Some of us spend far too much time in meetings. I’m not talking about the absolutely critical meetings. I’m talking about the fringe meetings that can sometimes consume far too much of our time.
We often think we are powerless to ward off meeting requests. After all, shunning our colleagues doesn’t feel very career-savvy. Yet you may have more influence than you think.
Thankfully, there are several things you can do to reduce your commitments (without sabotaging your career):
- Postpone – Let people know your calendar is full right now, but would be happy to meet next week or next month.
- Send someone else – If your colleague can sufficiently represent your input, there is no need for both of you to attend.
- Ask for an update – Ask them to send you an update after the meeting.
- Book shorter meetings – Suggest shorter meetings (e.g., 25 minutes or 45 minutes). Even better: start the meeting 5 minutes or 15 minutes after the hour so the meeting will naturally wrap up at the top of the hour. While longer strategy sessions are justified once in awhile, I tend to prefer shorter meetings with fewer agenda items. When a meeting tries to tackle too much, the temptation is to delay the next meeting to allow everyone to get the work done. This stalls progress and leads to redundant recaps at the next meeting.
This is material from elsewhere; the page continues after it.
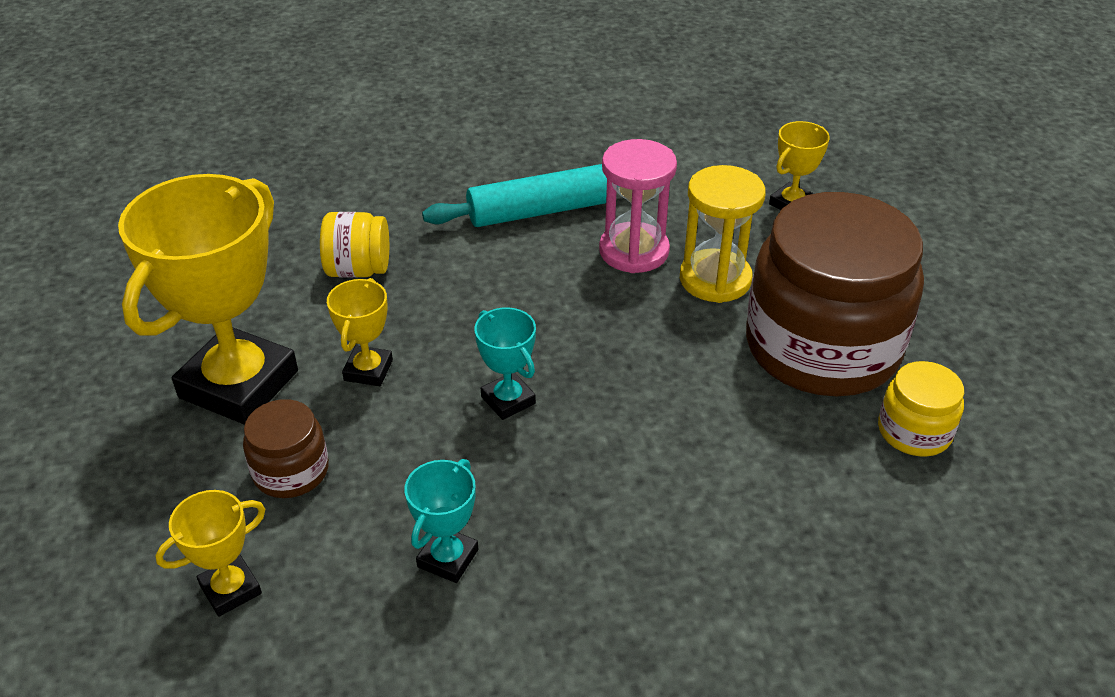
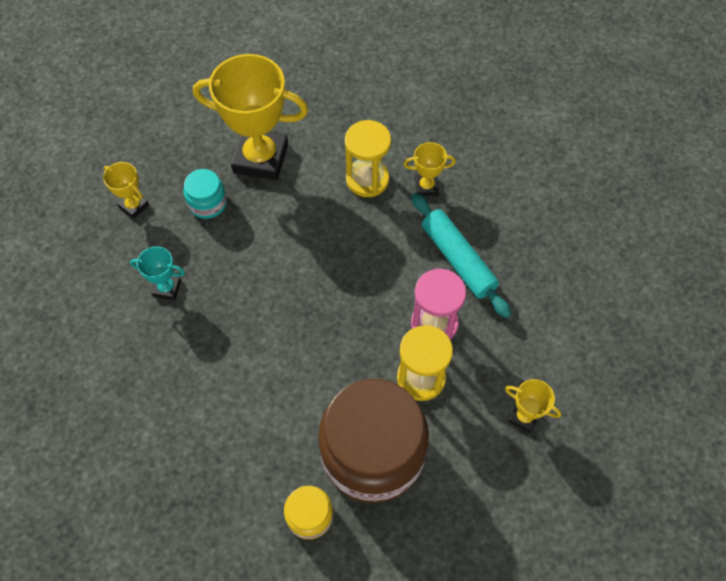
camera: 75 degrees right, 20 degrees up
(291, 471) = (207, 203): brown jar -> turquoise jar
(358, 270) = (367, 179): yellow jar -> yellow hourglass
(368, 370) = (286, 212): yellow trophy -> yellow trophy (426, 187)
(508, 400) = (280, 286): turquoise trophy -> none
- Reduce the frequency – If people are drifting off in the meetings, there might be too much time dedicated to updates.
- Give a partial yes – Let people know you can attend part of the meeting. Choose the last part of the meeting to resist the temptation to stay after your part is done.
- Block your time – block time for your own work before meetings fill up your calendar. Pay yourself first before other commitments absorb your time.
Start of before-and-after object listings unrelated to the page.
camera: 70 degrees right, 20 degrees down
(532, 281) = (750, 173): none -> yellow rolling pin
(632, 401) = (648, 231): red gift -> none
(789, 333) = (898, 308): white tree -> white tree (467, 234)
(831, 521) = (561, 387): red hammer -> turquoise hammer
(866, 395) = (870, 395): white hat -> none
- Ask for an agenda – Make sure the meeting purpose justifies your contribution. If the meeting is not related to one of your top priorities, consider one of the above tactics.
- Focus your efforts – Streamline your projects and focus on top priorities. The less you are trying to tackle right now, the more progress you will make (and the less time you will spend in meetings). In the long run, this will help you get more done and make a bigger impact.
That sums up our suggestions for managing your meeting commitments. What else would you add to this list? What strategy works best for you?